As we noted in The Entrepreneurial Investor (Wiley, 2007), “Annual report sleuths should learn about the company’s pension plan. Any shortfalls (unfunded portions) of the pension plan or other benefits come right out of the company’s cash, affecting both its stability and flexibility.” We pointed out how GM handled a $25 billion pension shortfall: “In 2003, GM addressed its pension problem, borrowing money at low rates and investing very successfully; in 2007, they moved much of their impressive gains into bonds and it appears that their pension is now secure and fully funded, but cheap loans and great market gains are not always available.” Nor are customers for cars.
The Times cited a government report, which found that, “G.M.’s plan was overfunded by $18.8 billion in 2008, and was then underfunded by $13.6 billion last year.” Taxpayers should take note, because in the first place, the government now owns 61 percent of GM, and in the second place, “If either company’s plan must be terminated, the government would become liable for paying benefits to hundreds of thousands of retirees.” The government insures pensions through the Pension Benefit Guaranty Corporation, an agency with assets totaling “less than the $84.5 billion in G.M.’s plan alone.”
A challenge for investors is that pension liabilities do not generally appear on balance sheets and income statements, even though pension contributions and profits may appear.

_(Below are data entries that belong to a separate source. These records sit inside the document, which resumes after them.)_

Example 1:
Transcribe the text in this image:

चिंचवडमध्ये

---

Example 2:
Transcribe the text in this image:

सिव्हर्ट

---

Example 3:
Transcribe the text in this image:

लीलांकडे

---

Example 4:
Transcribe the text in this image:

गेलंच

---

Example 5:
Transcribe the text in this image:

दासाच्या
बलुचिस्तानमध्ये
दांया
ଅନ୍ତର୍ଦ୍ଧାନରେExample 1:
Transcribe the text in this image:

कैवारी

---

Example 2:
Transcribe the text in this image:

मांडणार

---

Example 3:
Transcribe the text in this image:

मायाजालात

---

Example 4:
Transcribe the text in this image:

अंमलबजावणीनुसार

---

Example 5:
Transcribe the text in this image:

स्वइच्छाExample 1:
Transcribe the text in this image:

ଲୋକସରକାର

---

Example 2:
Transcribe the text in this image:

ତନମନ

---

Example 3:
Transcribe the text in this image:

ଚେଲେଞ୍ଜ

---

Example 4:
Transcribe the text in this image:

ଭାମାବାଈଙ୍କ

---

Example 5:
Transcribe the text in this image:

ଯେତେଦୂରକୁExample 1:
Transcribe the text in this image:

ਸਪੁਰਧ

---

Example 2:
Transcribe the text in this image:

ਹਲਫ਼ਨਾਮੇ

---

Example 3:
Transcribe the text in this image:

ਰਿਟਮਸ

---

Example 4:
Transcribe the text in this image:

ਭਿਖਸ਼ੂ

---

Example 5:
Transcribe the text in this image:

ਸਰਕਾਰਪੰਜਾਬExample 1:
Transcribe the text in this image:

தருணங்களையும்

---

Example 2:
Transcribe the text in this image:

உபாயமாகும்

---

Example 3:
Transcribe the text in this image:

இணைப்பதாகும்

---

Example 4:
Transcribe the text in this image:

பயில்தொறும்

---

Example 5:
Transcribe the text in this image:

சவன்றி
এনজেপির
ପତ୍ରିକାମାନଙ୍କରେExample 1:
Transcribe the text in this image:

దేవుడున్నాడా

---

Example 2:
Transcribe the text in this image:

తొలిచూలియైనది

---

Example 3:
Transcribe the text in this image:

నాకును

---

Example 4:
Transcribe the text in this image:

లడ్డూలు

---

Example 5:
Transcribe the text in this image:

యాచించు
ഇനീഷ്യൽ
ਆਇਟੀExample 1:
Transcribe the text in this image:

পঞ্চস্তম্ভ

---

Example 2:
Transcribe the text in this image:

Pension liabilities tend to be a footnote item on financial reports, which is one reason we always advise prospective investors to read the footnotes first. This is where companies tend to bury information they are reluctant to share but required to disclose.
Underfunded pensions are not just a problem for private companies. National Public Radio recently reported on wobbly public pension funds in Rhode Island, Illinois, and Pennsylvania. Many states and municipalities face similar shortfalls, as money earmarked for pension funds is regularly diverted to other uses, legally if imprudently.
Many companies, states and municipalities have long treated their pensions as a “kick the can down the road” liability, a reckoning that can be indefinitely postponed. Demographics, however, have caught up and are overtaking America’s underfunded pension plans. The leading edge of the gigantic baby boom generation has reached retirement age during the biggest recession in their lifetimes.
Entrepreneurial investing requires a long-term perspective – entrepreneurial investors must require a long-term sense of responsibility in the leaders of organizations we support.